Was du machen könntest, wäre ein Skript, welches die Templates aus galleries "abholt". Also ein Skript im Unterverzeichnis, welches das entsprechende Template übers Dateisystem ausliest und in geeigneter Form an das andere Skript ausgibt.
Das wäre dann keine HTTP-Anfrage, und somit auch von dem Verzeichnisschutz nicht betroffen.
In dem Fall könntest du alles lassen, wie du es am Anfang hattest 

Was auch noch ginge, wäre, Herrn Maier und seinen Skripten nur Zugriff auf bestimmte Dateien im übergeordneten Verzeichnis zu gewähren, falls dies ausreichen würde.


----------



## lx2 (24. Juni 2009)

Ok, dann hab ich jetzt ein kleines Problem!
Weil ich leider gezwungenermaßen HTTP-Anfragen benutze.

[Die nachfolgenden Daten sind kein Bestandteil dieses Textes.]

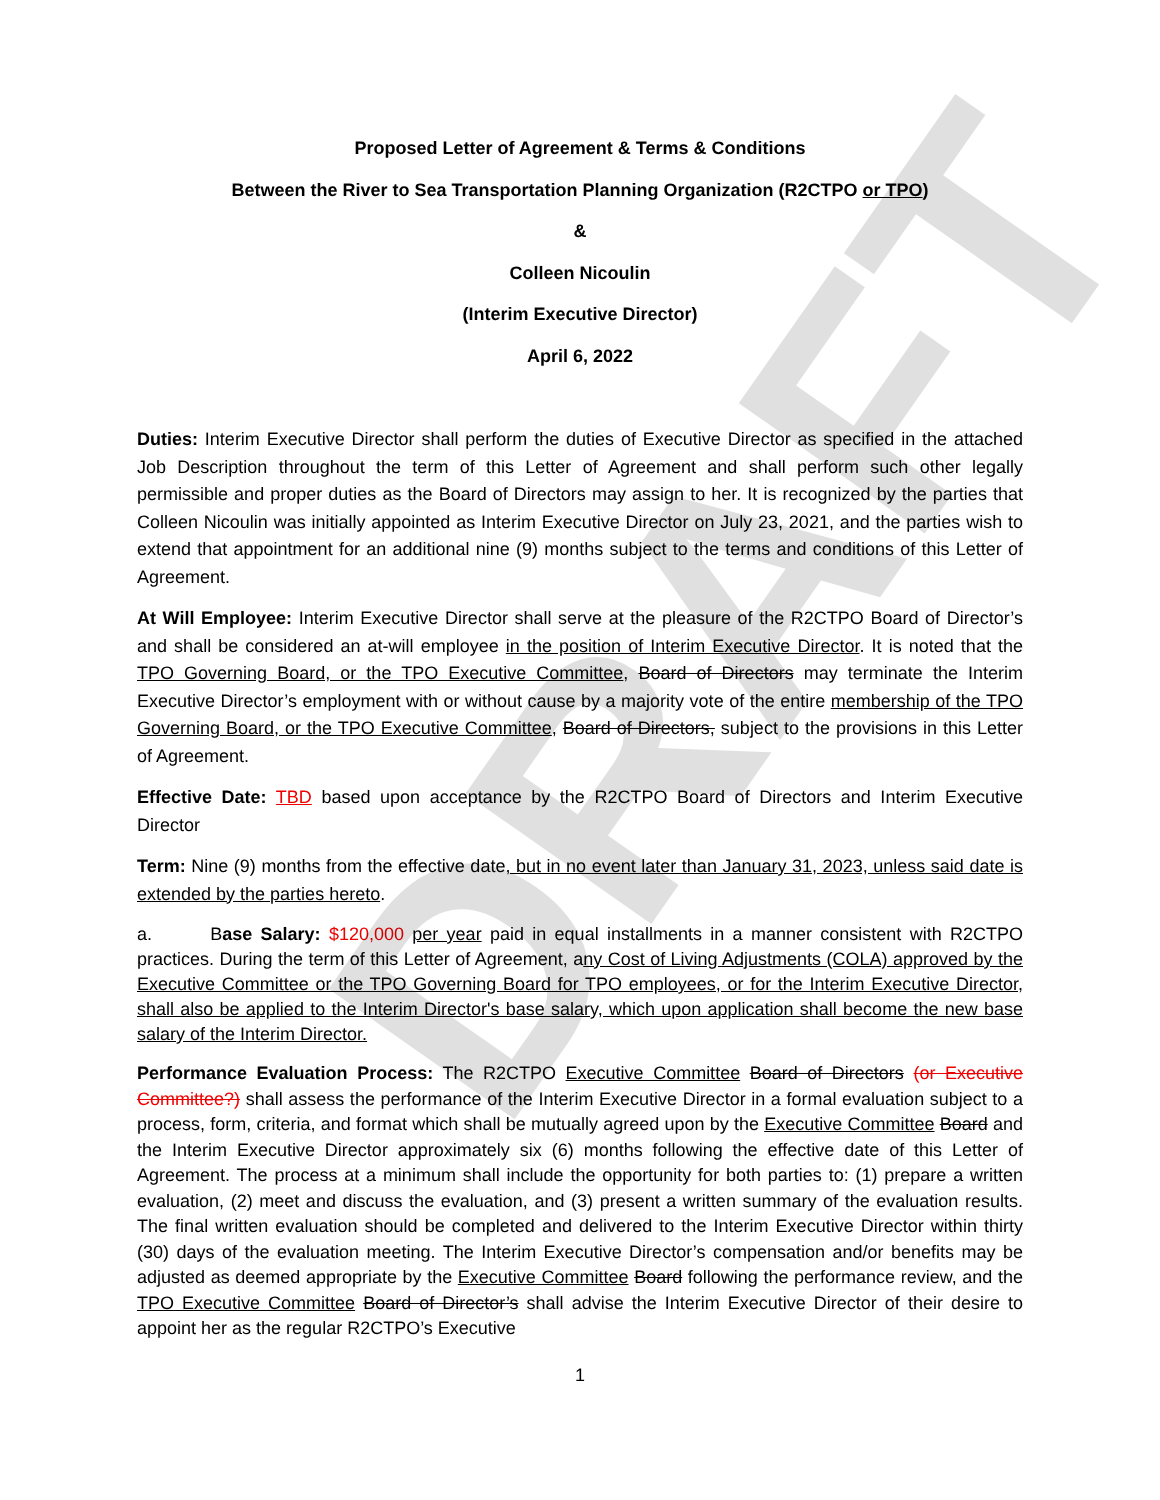DRAFT
Proposed Letter of Agreement & Terms & Conditions
Between the River to Sea Transportation Planning Organization (R2CTPO or TPO)
&
Colleen Nicoulin
(Interim Executive Director)
April 6, 2022
Duties: Interim Executive Director shall perform the duties of Executive Director as specified in the attached Job Description throughout the term of this Letter of Agreement and shall perform such other legally permissible and proper duties as the Board of Directors may assign to her. It is recognized by the parties that Colleen Nicoulin was initially appointed as Interim Executive Director on July 23, 2021, and the parties wish to extend that appointment for an additional nine (9) months subject to the terms and conditions of this Letter of Agreement.
At Will Employee: Interim Executive Director shall serve at the pleasure of the R2CTPO Board of Director’s and shall be considered an at-will employee in the position of Interim Executive Director. It is noted that the TPO Governing Board, or the TPO Executive Committee, Board of Directors may terminate the Interim Executive Director’s employment with or without cause by a majority vote of the entire membership of the TPO Governing Board, or the TPO Executive Committee, Board of Directors, subject to the provisions in this Letter of Agreement.
Effective Date: TBD based upon acceptance by the R2CTPO Board of Directors and Interim Executive Director
Term: Nine (9) months from the effective date, but in no event later than January 31, 2023, unless said date is extended by the parties hereto.
a. Base Salary: $120,000 per year paid in equal installments in a manner consistent with R2CTPO practices. During the term of this Letter of Agreement, any Cost of Living Adjustments (COLA) approved by the Executive Committee or the TPO Governing Board for TPO employees, or for the Interim Executive Director, shall also be applied to the Interim Director's base salary, which upon application shall become the new base salary of the Interim Director.
Performance Evaluation Process: The R2CTPO Executive Committee Board of Directors (or Executive Committee?) shall assess the performance of the Interim Executive Director in a formal evaluation subject to a process, form, criteria, and format which shall be mutually agreed upon by the Executive Committee Board and the Interim Executive Director approximately six (6) months following the effective date of this Letter of Agreement. The process at a minimum shall include the opportunity for both parties to: (1) prepare a written evaluation, (2) meet and discuss the evaluation, and (3) present a written summary of the evaluation results. The final written evaluation should be completed and delivered to the Interim Executive Director within thirty (30) days of the evaluation meeting. The Interim Executive Director’s compensation and/or benefits may be adjusted as deemed appropriate by the Executive Committee Board following the performance review, and the TPO Executive Committee Board of Director’s shall advise the Interim Executive Director of their desire to appoint her as the regular R2CTPO’s Executive
1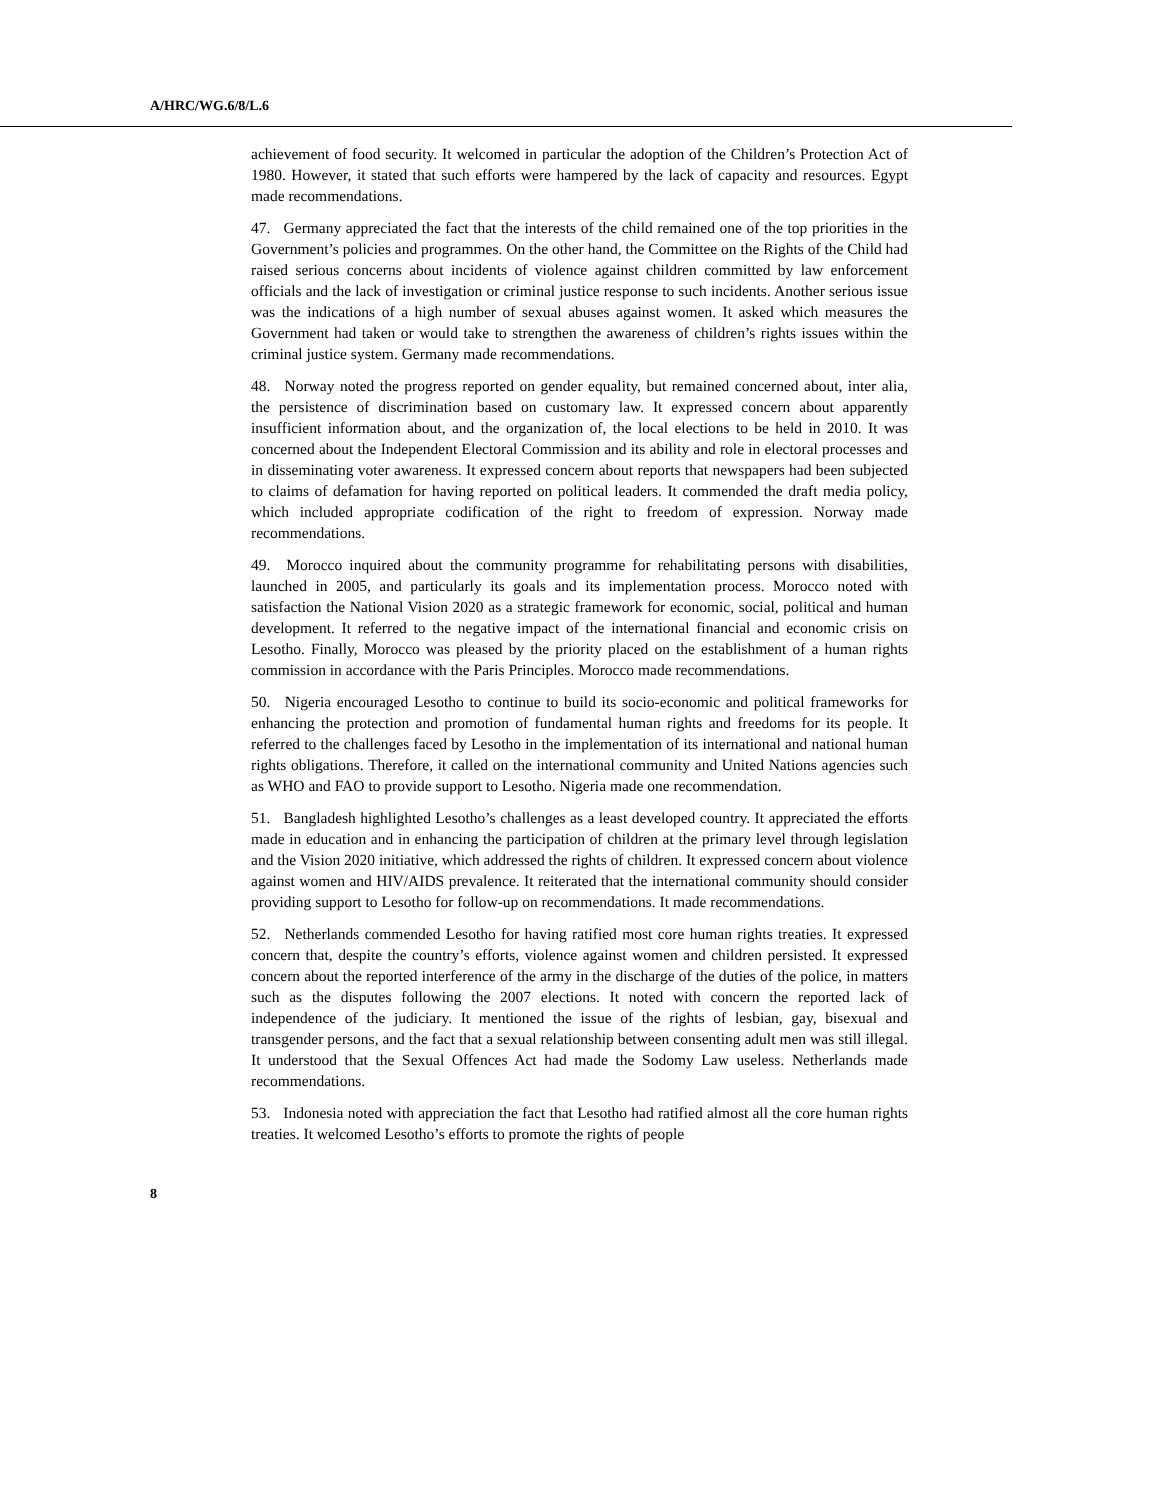A/HRC/WG.6/8/L.6
achievement of food security. It welcomed in particular the adoption of the Children’s Protection Act of 1980. However, it stated that such efforts were hampered by the lack of capacity and resources. Egypt made recommendations.
47. Germany appreciated the fact that the interests of the child remained one of the top priorities in the Government’s policies and programmes. On the other hand, the Committee on the Rights of the Child had raised serious concerns about incidents of violence against children committed by law enforcement officials and the lack of investigation or criminal justice response to such incidents. Another serious issue was the indications of a high number of sexual abuses against women. It asked which measures the Government had taken or would take to strengthen the awareness of children’s rights issues within the criminal justice system. Germany made recommendations.
48. Norway noted the progress reported on gender equality, but remained concerned about, inter alia, the persistence of discrimination based on customary law. It expressed concern about apparently insufficient information about, and the organization of, the local elections to be held in 2010. It was concerned about the Independent Electoral Commission and its ability and role in electoral processes and in disseminating voter awareness. It expressed concern about reports that newspapers had been subjected to claims of defamation for having reported on political leaders. It commended the draft media policy, which included appropriate codification of the right to freedom of expression. Norway made recommendations.
49. Morocco inquired about the community programme for rehabilitating persons with disabilities, launched in 2005, and particularly its goals and its implementation process. Morocco noted with satisfaction the National Vision 2020 as a strategic framework for economic, social, political and human development. It referred to the negative impact of the international financial and economic crisis on Lesotho. Finally, Morocco was pleased by the priority placed on the establishment of a human rights commission in accordance with the Paris Principles. Morocco made recommendations.
50. Nigeria encouraged Lesotho to continue to build its socio-economic and political frameworks for enhancing the protection and promotion of fundamental human rights and freedoms for its people. It referred to the challenges faced by Lesotho in the implementation of its international and national human rights obligations. Therefore, it called on the international community and United Nations agencies such as WHO and FAO to provide support to Lesotho. Nigeria made one recommendation.
51. Bangladesh highlighted Lesotho’s challenges as a least developed country. It appreciated the efforts made in education and in enhancing the participation of children at the primary level through legislation and the Vision 2020 initiative, which addressed the rights of children. It expressed concern about violence against women and HIV/AIDS prevalence. It reiterated that the international community should consider providing support to Lesotho for follow-up on recommendations. It made recommendations.
52. Netherlands commended Lesotho for having ratified most core human rights treaties. It expressed concern that, despite the country’s efforts, violence against women and children persisted. It expressed concern about the reported interference of the army in the discharge of the duties of the police, in matters such as the disputes following the 2007 elections. It noted with concern the reported lack of independence of the judiciary. It mentioned the issue of the rights of lesbian, gay, bisexual and transgender persons, and the fact that a sexual relationship between consenting adult men was still illegal. It understood that the Sexual Offences Act had made the Sodomy Law useless. Netherlands made recommendations.
53. Indonesia noted with appreciation the fact that Lesotho had ratified almost all the core human rights treaties. It welcomed Lesotho’s efforts to promote the rights of people
8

Dann werd ich mal ganz konkret, sonst wird das hier nix mehr.
MaierMüller&co war nur ein Beispiel. 

Bei mir sieht das folgendermaßen aus:

Ich bastle geraden an einem Albumkonfigurator in Flash.
Im Ordner *../galleries* habe ich vorgefertigte Dateien. (*.php & configurator.swf )
Wenn der Admin ein neues Album erstellt, wird ein neuer Unterordner mit htaccess generiert, Fotos upgeloadet und eben diese  vorgefertigten Dateien (personalisiert) in den Unterorder kopiert.

Wenn ein User seinen Unterorder aufruft, kann er gewünschte Fotos anklicken und ein Layout wählen. Dann startet er den Flash Konfigurator.
Der soll sich jetzt - basieren auf das gewählte Layout - die Templatedateien aus dem Überordner holen (Da gibts nämlich *.../galleries/layout1.swf - layout20.swf*). Und Flash arbeitet soweit ich weiß mit HTTP-Protokol.

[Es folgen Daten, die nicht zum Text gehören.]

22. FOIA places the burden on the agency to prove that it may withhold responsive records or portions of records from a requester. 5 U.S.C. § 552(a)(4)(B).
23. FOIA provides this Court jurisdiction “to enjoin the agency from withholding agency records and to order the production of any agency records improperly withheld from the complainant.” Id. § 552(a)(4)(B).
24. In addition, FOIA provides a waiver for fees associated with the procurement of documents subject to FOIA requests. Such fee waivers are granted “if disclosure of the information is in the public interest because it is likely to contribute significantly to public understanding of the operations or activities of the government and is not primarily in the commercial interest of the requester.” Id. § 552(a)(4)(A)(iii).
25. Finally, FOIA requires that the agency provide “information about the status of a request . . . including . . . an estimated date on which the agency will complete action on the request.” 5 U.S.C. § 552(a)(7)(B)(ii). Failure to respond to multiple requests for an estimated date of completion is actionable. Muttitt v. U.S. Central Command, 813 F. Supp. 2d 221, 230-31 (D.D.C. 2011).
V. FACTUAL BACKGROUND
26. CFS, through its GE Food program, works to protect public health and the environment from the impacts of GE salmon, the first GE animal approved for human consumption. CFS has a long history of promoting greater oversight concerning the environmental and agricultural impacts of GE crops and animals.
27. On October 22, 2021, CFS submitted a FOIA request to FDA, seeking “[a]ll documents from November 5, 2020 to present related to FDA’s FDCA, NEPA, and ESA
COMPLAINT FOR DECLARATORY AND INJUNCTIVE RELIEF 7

Jetzt hab ich festgestellt, dass wenn ich im Überordner (also den Galleries-Ordner) die .htaccess lösche geht das einwandfrei. Sobald ich die aber drin hab, hat der Konfigurator (logischerweise) keinen Zugriff.

Ich könnte jetzt natürlch beim erstellen eines Albums die Layouts gleich mit in den Unterordner kopieren, Problem ist jedoch, dass sich die Layouts öfters mal ändern können, oder neue hinzukommen. Deswegen will ich die zentral/dynamisch verwalten.

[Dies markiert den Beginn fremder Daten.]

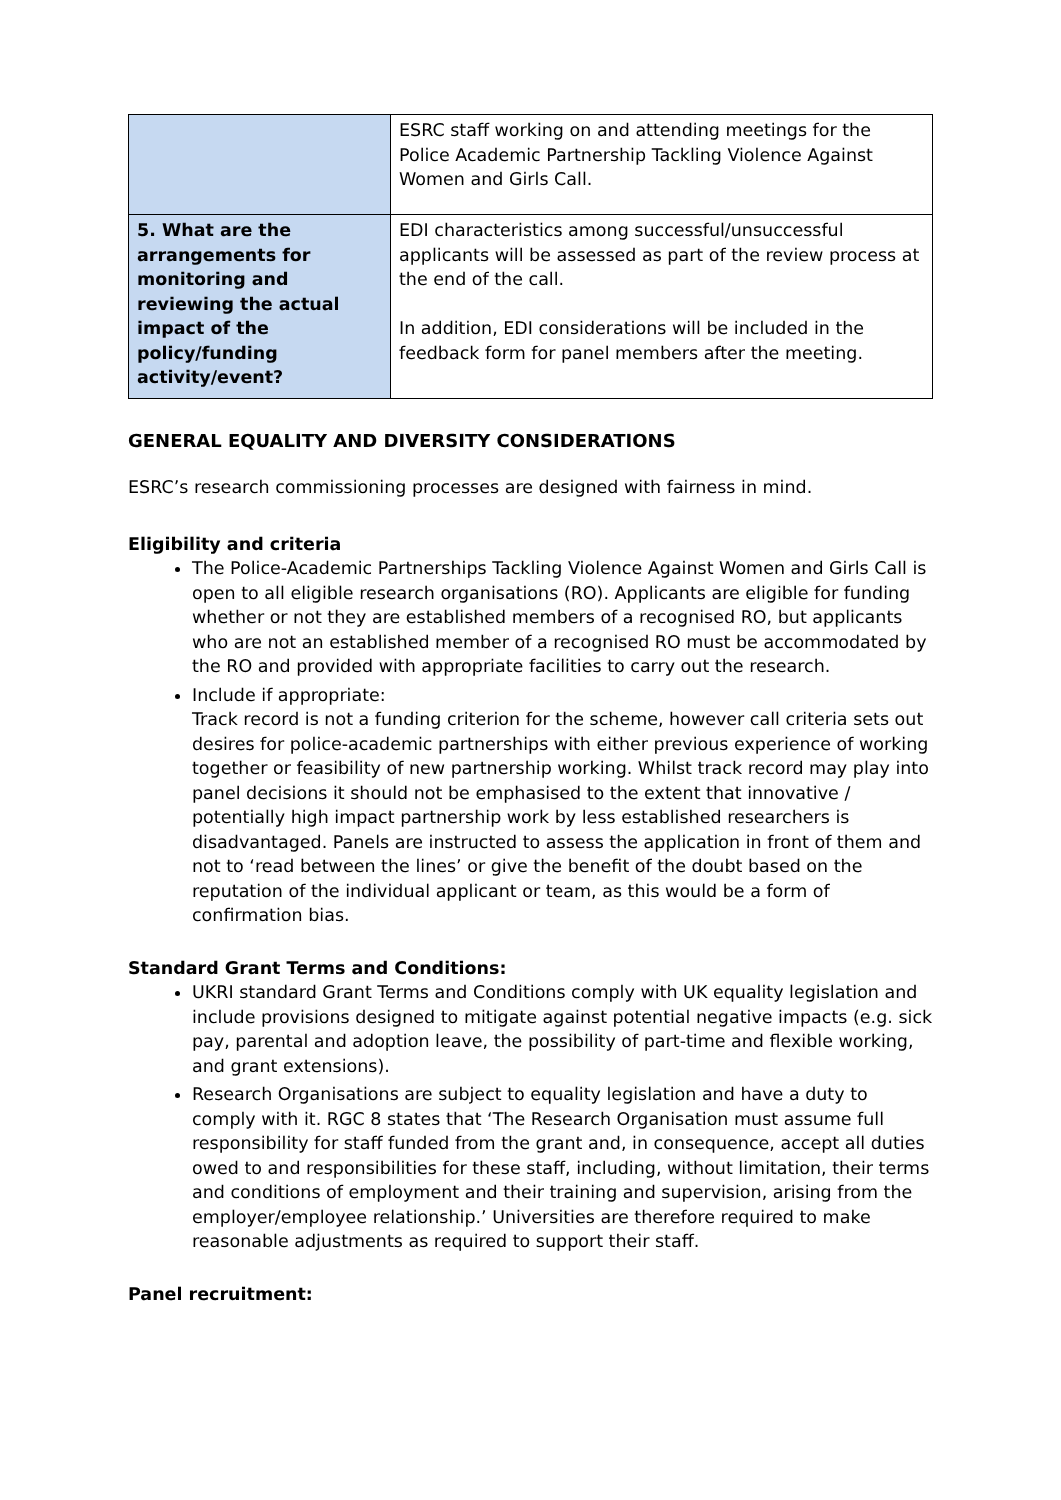| | ESRC staff working on and attending meetings for the Police Academic Partnership Tackling Violence Against Women and Girls Call. |
| 5. What are the arrangements for monitoring and reviewing the actual impact of the policy/funding activity/event? | EDI characteristics among successful/unsuccessful applicants will be assessed as part of the review process at the end of the call. In addition, EDI considerations will be included in the feedback form for panel members after the meeting. |
GENERAL EQUALITY AND DIVERSITY CONSIDERATIONS
ESRC’s research commissioning processes are designed with fairness in mind.
Eligibility and criteria
The Police-Academic Partnerships Tackling Violence Against Women and Girls Call is open to all eligible research organisations (RO). Applicants are eligible for funding whether or not they are established members of a recognised RO, but applicants who are not an established member of a recognised RO must be accommodated by the RO and provided with appropriate facilities to carry out the research.
Include if appropriate:
Track record is not a funding criterion for the scheme, however call criteria sets out desires for police-academic partnerships with either previous experience of working together or feasibility of new partnership working. Whilst track record may play into panel decisions it should not be emphasised to the extent that innovative / potentially high impact partnership work by less established researchers is disadvantaged. Panels are instructed to assess the application in front of them and not to ‘read between the lines’ or give the benefit of the doubt based on the reputation of the individual applicant or team, as this would be a form of confirmation bias.
Standard Grant Terms and Conditions:
UKRI standard Grant Terms and Conditions comply with UK equality legislation and include provisions designed to mitigate against potential negative impacts (e.g. sick pay, parental and adoption leave, the possibility of part-time and flexible working, and grant extensions).
Research Organisations are subject to equality legislation and have a duty to comply with it. RGC 8 states that ‘The Research Organisation must assume full responsibility for staff funded from the grant and, in consequence, accept all duties owed to and responsibilities for these staff, including, without limitation, their terms and conditions of employment and their training and supervision, arising from the employer/employee relationship.’ Universities are therefore required to make reasonable adjustments as required to support their staff.
Panel recruitment:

Was mir jetzt am liebsten wäre:


> Herrn Maier und seinen Skripten nur Zugriff auf bestimmte Dateien im übergeordneten Verzeichnis zu gewähren



Wie kann ich sowas verwirklichen. Kann ich dem Apache irgendwie beibringen, dass configurator.swf auf die Templates zugreifen darf?

Oder muss ich tatsächlich ein Php-Script basteln, das vom configurator.swf gesagt bekommt, welche Templates es sich "abholen" / kopieren soll und dann dem Konfigurator rückmeldung gibt sobald die Teplates in den Unterordner kopiert worden sind?

now , it's getting complicated ...

-------------------------------------------------------------
@Sven: Sorry das ichs immer noch nich schnall und hier weiter nerve; vielleicht brauch ich ja nur noch einen kleinen Schubs in die richtige Richtung. Htaccess ist noch ein bisschen Neuland. Danke für die bisherigen Antworten


----------



## Sven Mintel (24. Juni 2009)

lx2 hat gesagt.:


> Oder muss ich tatsächlich ein Php-Script basteln, das vom configurator.swf gesagt bekommt, welche Templates es sich "abholen" / kopieren soll und dann dem Konfigurator rückmeldung gibt sobald die Teplates in den Unterordner kopiert worden sind?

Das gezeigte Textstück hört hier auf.